AS THE director-counsel of the NAACP Legal Defense and Educational Fund from 1961 to 1984, I am often asked why the NAACP has wooed Minister Louis Farrakhan, Prof. Leonard Jeffries and the rapper Sister Souljah.
One apparent explanation is that because of its success the NAACP -- which is separate from the Defense Fund -- has yielded its central, mainstream role in the black community to black elected officials. They are now the community's legitimate representatives.
The organization is thus trying to renew itself by overtures to other seemingly ascendant leadership forces.
While I certainly did not foresee it last year, this strategy should have been no surprise, given the background of Benjamin F. Chavis Jr., who succeeded Benjamin L. Hooks as leader of the NAACP.
He was reared in the confrontational politics of the 1960s and 1970s. As one of the "Wilmington 10," he spent more than four years in prison for firebombing a white-owned grocery store, a crime he did not commit. With the Legal Defense Fund's assistance, the conviction was overturned.
Mr. Chavis has been reaching in various directions to try to expand the NAACP's influence. Unfortunately, he has turned to such separatists as the Nation of Islam and Kwame Toure -- formerly Stokely Carmichael.
After a decline, the organization's membership may have grown a startling 24 percent, as it claims. But Mr. Chavis' courtship of the black community's fringes -- militants and leftists -- and their attacks on many groups (particularly Jews) that had contributed significantly to NAACP victories are of course driving those groups away.
In the early days of the civil rights struggle, blacks and their allies had virtually no national political influence. Southern congressmen, who were returned to office term after term by a one-party, one-race political system, used seniority rules to block meaningful civil rights legislation, including anti-lynching bills.
That's why the black leadership turned to the courts. This led to major victories, including Brown vs. Board of Education, the school-desegregation decision handed down 40 years ago last week.
Today, as a consequences of those victories and the civil rights legislation that came afterward, blacks are involved in the political process as never before. There are 40 blacks in Congress and many black mayors, judges, city council and school board members across the country
The NAACP, which played such an important role in bringing political power to blacks, is no longer their principal champion. Many young blacks think it is ineffective and irrelevant to their concerns and needs. This has weakened the organization, which is trying to develop a new identity that will attract them.
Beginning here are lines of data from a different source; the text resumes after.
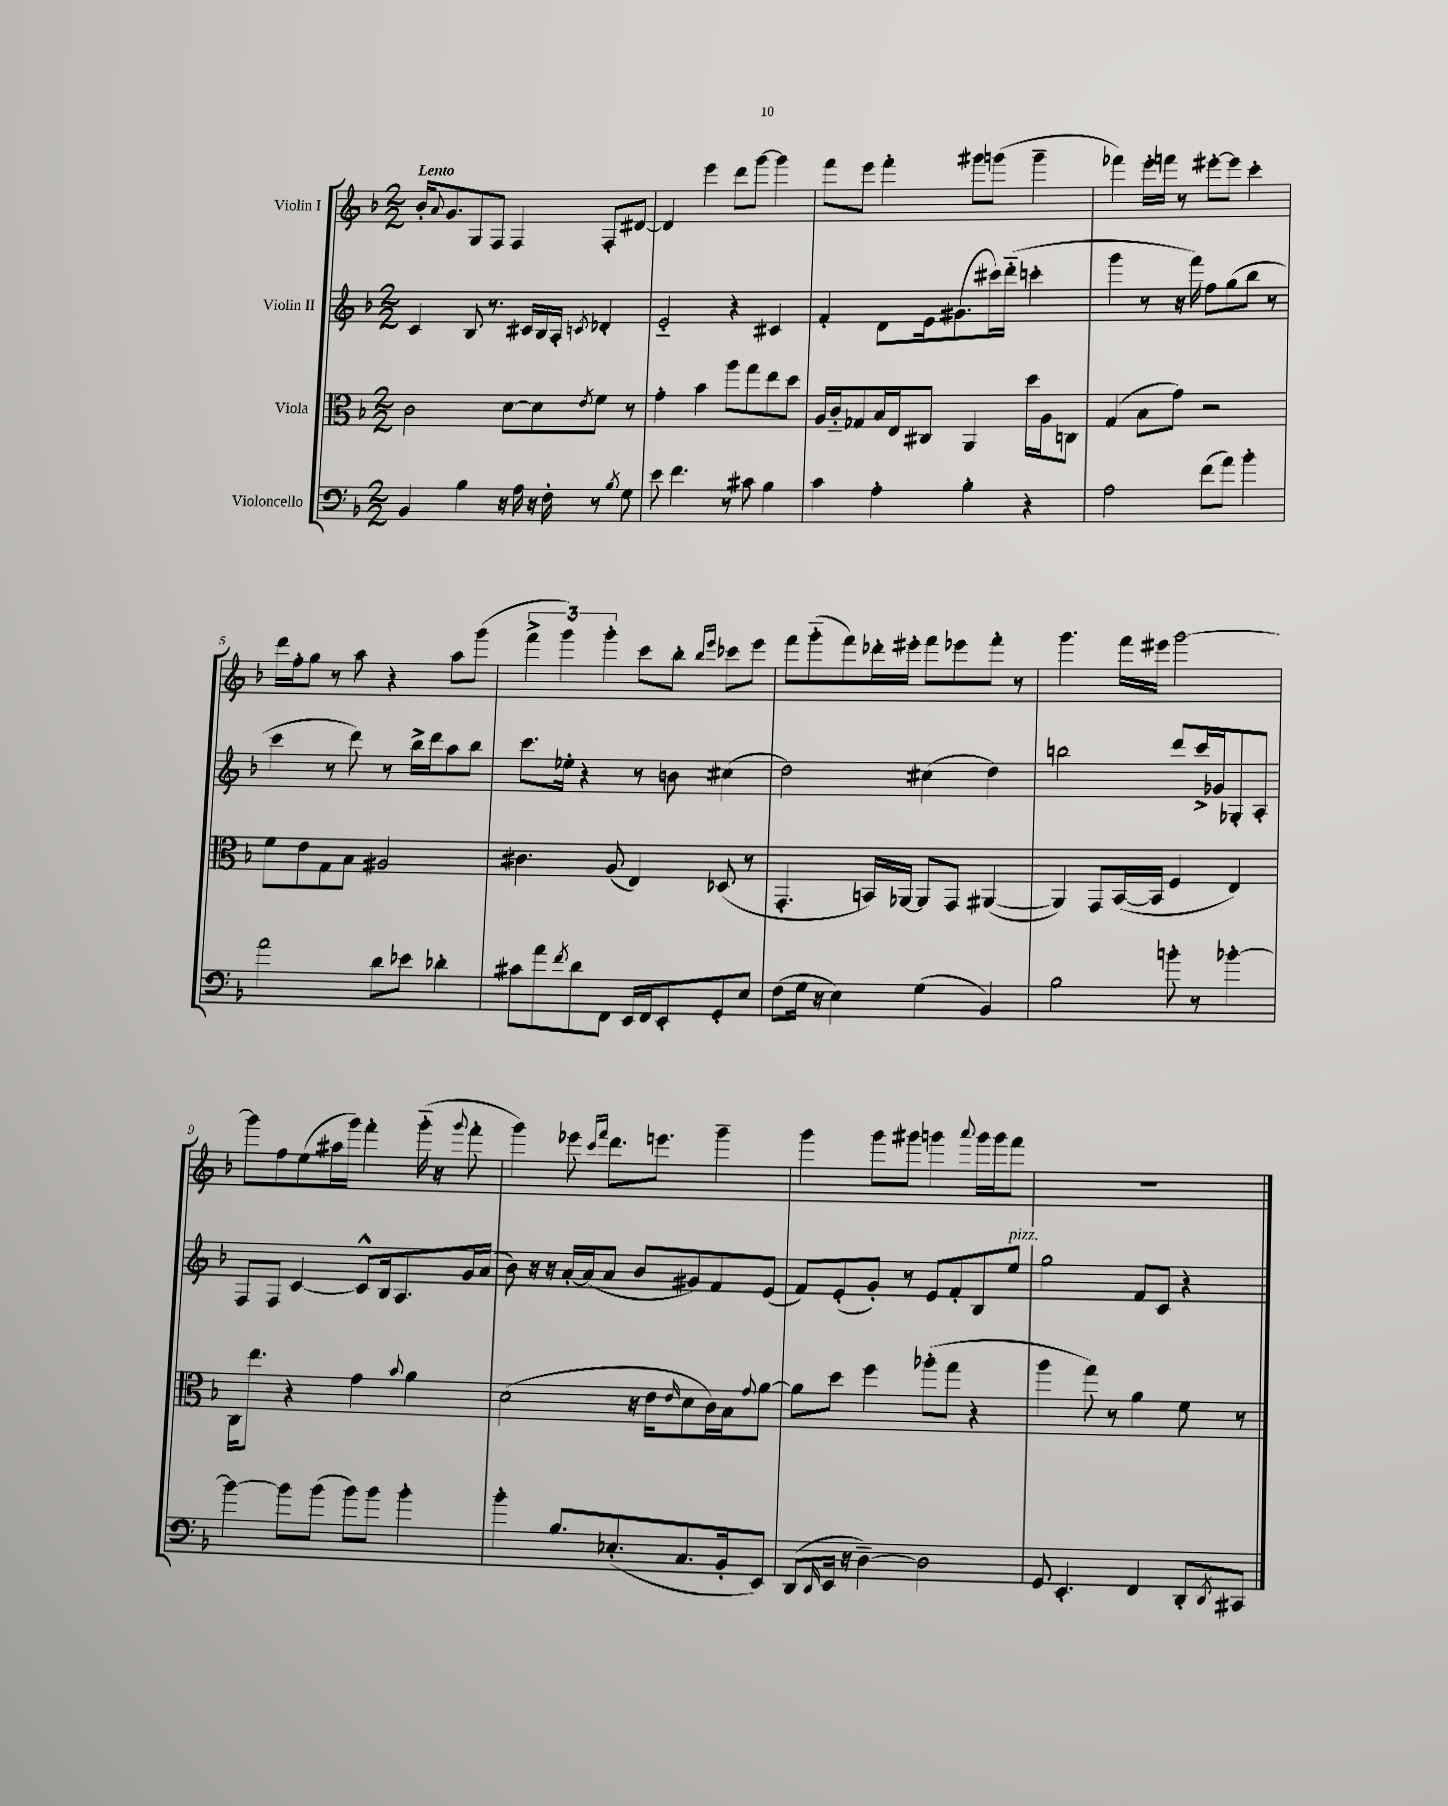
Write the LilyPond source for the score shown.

<<
\new StaffGroup <<
\new Staff = "s0" \with { instrumentName = "Violin I" } {
    \clef treble \key f \major \numericTimeSignature \time 2/2 \tempo "Lento"
    bes'16-. \appoggiatura { a'8 } g'8. g8 f8 f4 f8-. dis'8~ |
    dis'4 e'''4 d'''8 g'''8~ g'''4 |
    f'''8 e'''8 f'''4-. gis'''8 g'''8( g'''4-- |
    fes'''4) e'''16-. f'''16 r8 eis'''8~-. eis'''8 c'''4-. |
    d'''16 f''16-. g''8 r8 a''8 r4 a''8 g'''8( |
    \tuplet 3/2 { f'''4-> g'''4) g'''4-. } c'''8 bes''8-. \grace { bes''16 e'''16 } ces'''8 e'''8 |
    f'''8 g'''8-_( f'''8) des'''16-. eis'''16-. f'''8 ees'''8 f'''8-. r8 |
    g'''4. f'''16 eis'''16 g'''2~ |
    g'''8 f''8 e''8( ais''16 g'''16) f'''4-. g'''16-_( r16 \appoggiatura { g'''8 } f'''8-. |
    g'''4) ees'''8 \grace { c'''16 f'''16 } d'''8. e'''8. g'''4-- |
    g'''4 g'''8 gis'''8 g'''4 \appoggiatura { a'''8 } g'''16 g'''16 f'''8 |
    R1 \bar "|." |
}
\new Staff = "s1" \with { instrumentName = "Violin II" } {
    \clef treble \key f \major \numericTimeSignature \time 2/2
    c'4 bes8 r8. cis'16 bes16 a16-. \acciaccatura { c'8 } des'4-. |
    e'2-_ r4 cis'4 |
    f'4-. d'8 e'16 gis'8.( cis'''16) d'''16-_( c'''4-. |
    g'''4 r8 r16 f'''16) f''8 g''8( bes''8 r8 |
    c'''4 r8 d'''8) r8 bes''16-> d'''16 a''8 bes''8 |
    c'''8. ees''16-. r4 r8 b'8 cis''4( |
    d''2) cis''4( d''4) |
    b''2 d'''8 c'''16-> ges'16 ges8-. a8-. |
    f8 f8 c'4~ c'8-^ bes16 a8. g'16 a'16( |
    bes'8) r16 r16 a'16~-. a'16( a'8 bes'8 gis'8) f'8 e'8( |
    f'8) e'8-.( g'8-.) r8 e'8 f'8-. bes8 e''8^\markup { \italic "pizz." } |
    g''2 f'8 c'8 r4 \bar "|." |
}
\new Staff = "s2" \with { instrumentName = "Viola" } {
    \clef alto \key f \major \numericTimeSignature \time 2/2
    c'2 d'8~ d'8 \acciaccatura { e'8 } f'8 r8 |
    g'4-. bes'4 a''8 g''8 e''8 d''8 |
    a16 c'16-_ ges8 bes16 e16 cis8 a,4 d''16 a16 c8 |
    g4( bes8 g'8) r2 |
    f'8 e'8 g8 bes8 ais2 |
    cis'4. a8( e4) des8( r8 |
    g,4.-. b,16) aes,16~ aes,8 g,8 ais,4~( |
    ais,4) g,8 bes,16~( bes,16 f4 e4) |
    c16 e''8. r4 g'4 \appoggiatura { bes'8 } a'4 |
    d'2( r16 e'16 \grace { e'16 } d'8 c'16) bes16 \appoggiatura { g'8 } a'8~ |
    a'8 d''8 f''4 aes''8-.( g''8 r4 |
    a''4 g''8) r8 a'4 f'8 r8 \bar "|." |
}
\new Staff = "s3" \with { instrumentName = "Violoncello" } {
    \clef bass \key f \major \numericTimeSignature \time 2/2
    bes,4 bes4 r16 a16 r16 f16-. r8 \acciaccatura { bes8 } g8 |
    e'8 f'4. r8 cis'8 bes4 |
    c'4 a4-. bes4-. r4 |
    a2 f'8( a'8) bes'4-. |
    a'2 d'8 ees'8 des'4-. |
    cis'8 a'8 \acciaccatura { f'8 } d'8 f,8 e,16 f,16 e,8-. g,8-. e8 |
    f8( g16 r16 e4) g4( bes,4) |
    bes2 b'8-. r8 bes'4~-. |
    bes'4~ bes'8 bes'8( bes'8) bes'8 bes'4-. |
    bes'4-. bes8. ees8.-.( c8. bes,16-. e,8) |
    d,8( \grace { d,16 } e,16 r16 d4~--) d2 |
    g,8 e,4.-. f,4 d,8-. \acciaccatura { d,8 } cis,8 \bar "|." |
}
>>
>>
Many old issues such as education, jobs and voting remain, and new brutal social problems have developed, especially drugs, violence, single-parent households and other legacies of racism that ravage inner cities. A new generation of blacks has turned for solutions to those whom the NAACP is wooing.
Some such as Mr. Farrakhan and Professor Jeffries of the City University of New York and their racist messages have attracted large followings among blacks who are too young to have been involved in mainstream politics or too politically unsophisticated to think critically about important issues.
An alliance with them may seem to offer a tantalizing opportunity for membership-building and new influence.
But such "gains" -- if they are real -- come only at the price of driving away the interracial support that has long been essential for political success on minority issues.
After the Supreme Court handed down its Brown ruling, the NAACP and other groups, including the Student Nonviolent Coordinating Committee, the Southern Christian Leadership Conference -- led by the Rev. Dr. Martin Luther King Jr. -- and the Congress of Racial Equality helped create the broad front that came to be known as the civil rights movement.
But SNCC and CORE turned separatist, failed to get much support in the black community and have faded, as have the Black Panthers.
It is depressing that those to whom the NAACP has turned are not mere separatists but classic demagogues who try to gain support by pandering to xenophobia -- by preaching anti-Catholicism, anti-Semitism, misogyny and homophobia.
Oddly, the Ku Klux Klan preached these very hatreds. It's as if these demagogues are saying that all the ugly stereotyping that our oppressors have long used against us are valid -- except that they apply not to us but to others.
It will be not only unprincipled but also impractical for the NAACP to keep hitching itself to low-road demagogues. African-Americans soon will no longer be the largest minority. There will be more Hispanics than blacks, and other groups, such as Asians, are rapidly growing.
Blacks who want a role in continuing to perfect the ideal of a pluralistic democracy that respects the rights of all its citizens will need to be part of a broadly based alliance.
I hope that the NAACP will resume its old, honored role. To do so, it will have to broaden its reach, depart from its embrace of racist demagogues who stigmatize and exclude others. It should reconstitute its old friendships. Otherwise, it may not survive and prosper in the new political environment.
Those -- such as Mr. Chavis -- who have lived and suffered for the civil rights movement for so many decades have the chance to achieve their greatest success by teaching the young what they have learned by hard experience.
Black racism is different from black pride -- it is the counterpart of white racism.
Jack Greenberg, professor of law at Columbia University, is author of "Crusaders in the Courts: How a Dedicated Band of Lawyers Fought for the Civil Rights Revolution."